### PROVIDED ENTRIES

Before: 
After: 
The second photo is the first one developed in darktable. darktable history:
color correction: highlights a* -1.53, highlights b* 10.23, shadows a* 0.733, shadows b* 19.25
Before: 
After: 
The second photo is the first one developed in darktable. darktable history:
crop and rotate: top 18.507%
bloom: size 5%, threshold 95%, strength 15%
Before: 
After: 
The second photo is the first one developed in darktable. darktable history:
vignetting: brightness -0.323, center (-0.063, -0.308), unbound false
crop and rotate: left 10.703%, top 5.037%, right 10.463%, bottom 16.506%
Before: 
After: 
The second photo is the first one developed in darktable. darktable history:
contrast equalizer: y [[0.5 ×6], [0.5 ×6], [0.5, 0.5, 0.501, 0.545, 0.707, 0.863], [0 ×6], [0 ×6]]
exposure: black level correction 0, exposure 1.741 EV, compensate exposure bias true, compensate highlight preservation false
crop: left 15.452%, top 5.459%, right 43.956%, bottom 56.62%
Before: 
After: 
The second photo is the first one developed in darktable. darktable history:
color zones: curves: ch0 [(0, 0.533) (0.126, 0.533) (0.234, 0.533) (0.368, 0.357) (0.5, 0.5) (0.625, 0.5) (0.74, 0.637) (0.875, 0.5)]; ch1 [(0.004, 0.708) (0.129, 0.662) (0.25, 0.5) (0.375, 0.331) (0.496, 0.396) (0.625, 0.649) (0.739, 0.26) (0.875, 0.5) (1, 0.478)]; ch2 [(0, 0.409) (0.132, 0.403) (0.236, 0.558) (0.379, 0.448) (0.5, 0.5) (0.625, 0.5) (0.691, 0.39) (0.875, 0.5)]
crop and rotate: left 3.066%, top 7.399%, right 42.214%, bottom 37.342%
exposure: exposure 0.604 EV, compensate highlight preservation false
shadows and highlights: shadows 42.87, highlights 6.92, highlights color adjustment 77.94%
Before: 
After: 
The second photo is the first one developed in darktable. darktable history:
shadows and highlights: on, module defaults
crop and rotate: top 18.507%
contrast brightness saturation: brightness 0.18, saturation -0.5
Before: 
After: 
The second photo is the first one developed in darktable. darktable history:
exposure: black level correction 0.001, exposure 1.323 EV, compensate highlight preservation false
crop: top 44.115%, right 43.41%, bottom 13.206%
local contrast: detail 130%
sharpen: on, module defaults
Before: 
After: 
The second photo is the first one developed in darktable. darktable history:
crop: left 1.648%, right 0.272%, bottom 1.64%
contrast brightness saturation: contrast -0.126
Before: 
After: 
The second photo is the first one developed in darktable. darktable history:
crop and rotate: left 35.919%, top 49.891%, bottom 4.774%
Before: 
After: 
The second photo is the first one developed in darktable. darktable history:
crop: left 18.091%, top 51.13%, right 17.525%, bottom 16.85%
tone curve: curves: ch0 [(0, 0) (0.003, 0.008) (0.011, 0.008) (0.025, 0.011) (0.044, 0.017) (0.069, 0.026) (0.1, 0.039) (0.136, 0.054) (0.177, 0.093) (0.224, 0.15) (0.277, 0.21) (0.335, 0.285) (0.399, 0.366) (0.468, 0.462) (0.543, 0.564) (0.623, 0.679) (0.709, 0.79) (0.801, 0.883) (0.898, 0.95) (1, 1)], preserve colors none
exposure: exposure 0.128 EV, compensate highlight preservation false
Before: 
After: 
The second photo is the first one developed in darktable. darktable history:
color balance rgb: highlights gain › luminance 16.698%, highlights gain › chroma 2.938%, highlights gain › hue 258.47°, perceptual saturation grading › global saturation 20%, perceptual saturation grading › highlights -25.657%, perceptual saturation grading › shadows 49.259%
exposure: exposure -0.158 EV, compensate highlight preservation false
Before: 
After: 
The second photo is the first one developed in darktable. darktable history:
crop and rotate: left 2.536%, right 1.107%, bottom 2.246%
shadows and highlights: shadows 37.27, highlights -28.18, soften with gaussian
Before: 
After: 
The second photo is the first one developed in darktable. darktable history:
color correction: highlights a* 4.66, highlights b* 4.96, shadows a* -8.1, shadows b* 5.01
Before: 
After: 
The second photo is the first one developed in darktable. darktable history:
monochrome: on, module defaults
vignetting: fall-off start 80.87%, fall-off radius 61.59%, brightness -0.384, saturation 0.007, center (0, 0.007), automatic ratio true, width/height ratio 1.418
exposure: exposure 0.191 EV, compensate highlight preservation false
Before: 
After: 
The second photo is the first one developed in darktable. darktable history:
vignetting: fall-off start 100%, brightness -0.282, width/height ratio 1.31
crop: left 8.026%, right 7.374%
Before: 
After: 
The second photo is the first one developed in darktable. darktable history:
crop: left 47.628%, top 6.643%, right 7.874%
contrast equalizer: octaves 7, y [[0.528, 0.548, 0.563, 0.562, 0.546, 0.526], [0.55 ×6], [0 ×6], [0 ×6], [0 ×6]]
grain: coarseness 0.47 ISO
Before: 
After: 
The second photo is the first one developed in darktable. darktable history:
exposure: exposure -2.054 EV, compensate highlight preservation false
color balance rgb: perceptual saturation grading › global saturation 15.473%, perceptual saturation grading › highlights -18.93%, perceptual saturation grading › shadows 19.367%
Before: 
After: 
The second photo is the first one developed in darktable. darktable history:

### WORK TO BE COMPLETED
Retype all of the records above word for word, leaving nothing out.

### ANSWER IN FULL
Before: 
After: 
The second photo is the first one developed in darktable. darktable history:
color correction: highlights a* -1.53, highlights b* 10.23, shadows a* 0.733, shadows b* 19.25
Before: 
After: 
The second photo is the first one developed in darktable. darktable history:
crop and rotate: top 18.507%
bloom: size 5%, threshold 95%, strength 15%
Before: 
After: 
The second photo is the first one developed in darktable. darktable history:
vignetting: brightness -0.323, center (-0.063, -0.308), unbound false
crop and rotate: left 10.703%, top 5.037%, right 10.463%, bottom 16.506%
Before: 
After: 
The second photo is the first one developed in darktable. darktable history:
contrast equalizer: y [[0.5 ×6], [0.5 ×6], [0.5, 0.5, 0.501, 0.545, 0.707, 0.863], [0 ×6], [0 ×6]]
exposure: black level correction 0, exposure 1.741 EV, compensate exposure bias true, compensate highlight preservation false
crop: left 15.452%, top 5.459%, right 43.956%, bottom 56.62%
Before: 
After: 
The second photo is the first one developed in darktable. darktable history:
color zones: curves: ch0 [(0, 0.533) (0.126, 0.533) (0.234, 0.533) (0.368, 0.357) (0.5, 0.5) (0.625, 0.5) (0.74, 0.637) (0.875, 0.5)]; ch1 [(0.004, 0.708) (0.129, 0.662) (0.25, 0.5) (0.375, 0.331) (0.496, 0.396) (0.625, 0.649) (0.739, 0.26) (0.875, 0.5) (1, 0.478)]; ch2 [(0, 0.409) (0.132, 0.403) (0.236, 0.558) (0.379, 0.448) (0.5, 0.5) (0.625, 0.5) (0.691, 0.39) (0.875, 0.5)]
crop and rotate: left 3.066%, top 7.399%, right 42.214%, bottom 37.342%
exposure: exposure 0.604 EV, compensate highlight preservation false
shadows and highlights: shadows 42.87, highlights 6.92, highlights color adjustment 77.94%
Before: 
After: 
The second photo is the first one developed in darktable. darktable history:
shadows and highlights: on, module defaults
crop and rotate: top 18.507%
contrast brightness saturation: brightness 0.18, saturation -0.5
Before: 
After: 
The second photo is the first one developed in darktable. darktable history:
exposure: black level correction 0.001, exposure 1.323 EV, compensate highlight preservation false
crop: top 44.115%, right 43.41%, bottom 13.206%
local contrast: detail 130%
sharpen: on, module defaults
Before: 
After: 
The second photo is the first one developed in darktable. darktable history:
crop: left 1.648%, right 0.272%, bottom 1.64%
contrast brightness saturation: contrast -0.126
Before: 
After: 
The second photo is the first one developed in darktable. darktable history:
crop and rotate: left 35.919%, top 49.891%, bottom 4.774%
Before: 
After: 
The second photo is the first one developed in darktable. darktable history:
crop: left 18.091%, top 51.13%, right 17.525%, bottom 16.85%
tone curve: curves: ch0 [(0, 0) (0.003, 0.008) (0.011, 0.008) (0.025, 0.011) (0.044, 0.017) (0.069, 0.026) (0.1, 0.039) (0.136, 0.054) (0.177, 0.093) (0.224, 0.15) (0.277, 0.21) (0.335, 0.285) (0.399, 0.366) (0.468, 0.462) (0.543, 0.564) (0.623, 0.679) (0.709, 0.79) (0.801, 0.883) (0.898, 0.95) (1, 1)], preserve colors none
exposure: exposure 0.128 EV, compensate highlight preservation false
Before: 
After: 
The second photo is the first one developed in darktable. darktable history:
color balance rgb: highlights gain › luminance 16.698%, highlights gain › chroma 2.938%, highlights gain › hue 258.47°, perceptual saturation grading › global saturation 20%, perceptual saturation grading › highlights -25.657%, perceptual saturation grading › shadows 49.259%
exposure: exposure -0.158 EV, compensate highlight preservation false
Before: 
After: 
The second photo is the first one developed in darktable. darktable history:
crop and rotate: left 2.536%, right 1.107%, bottom 2.246%
shadows and highlights: shadows 37.27, highlights -28.18, soften with gaussian
Before: 
After: 
The second photo is the first one developed in darktable. darktable history:
color correction: highlights a* 4.66, highlights b* 4.96, shadows a* -8.1, shadows b* 5.01
Before: 
After: 
The second photo is the first one developed in darktable. darktable history:
monochrome: on, module defaults
vignetting: fall-off start 80.87%, fall-off radius 61.59%, brightness -0.384, saturation 0.007, center (0, 0.007), automatic ratio true, width/height ratio 1.418
exposure: exposure 0.191 EV, compensate highlight preservation false
Before: 
After: 
The second photo is the first one developed in darktable. darktable history:
vignetting: fall-off start 100%, brightness -0.282, width/height ratio 1.31
crop: left 8.026%, right 7.374%
Before: 
After: 
The second photo is the first one developed in darktable. darktable history:
crop: left 47.628%, top 6.643%, right 7.874%
contrast equalizer: octaves 7, y [[0.528, 0.548, 0.563, 0.562, 0.546, 0.526], [0.55 ×6], [0 ×6], [0 ×6], [0 ×6]]
grain: coarseness 0.47 ISO
Before: 
After: 
The second photo is the first one developed in darktable. darktable history:
exposure: exposure -2.054 EV, compensate highlight preservation false
color balance rgb: perceptual saturation grading › global saturation 15.473%, perceptual saturation grading › highlights -18.93%, perceptual saturation grading › shadows 19.367%
Before: 
After: 
The second photo is the first one developed in darktable. darktable history:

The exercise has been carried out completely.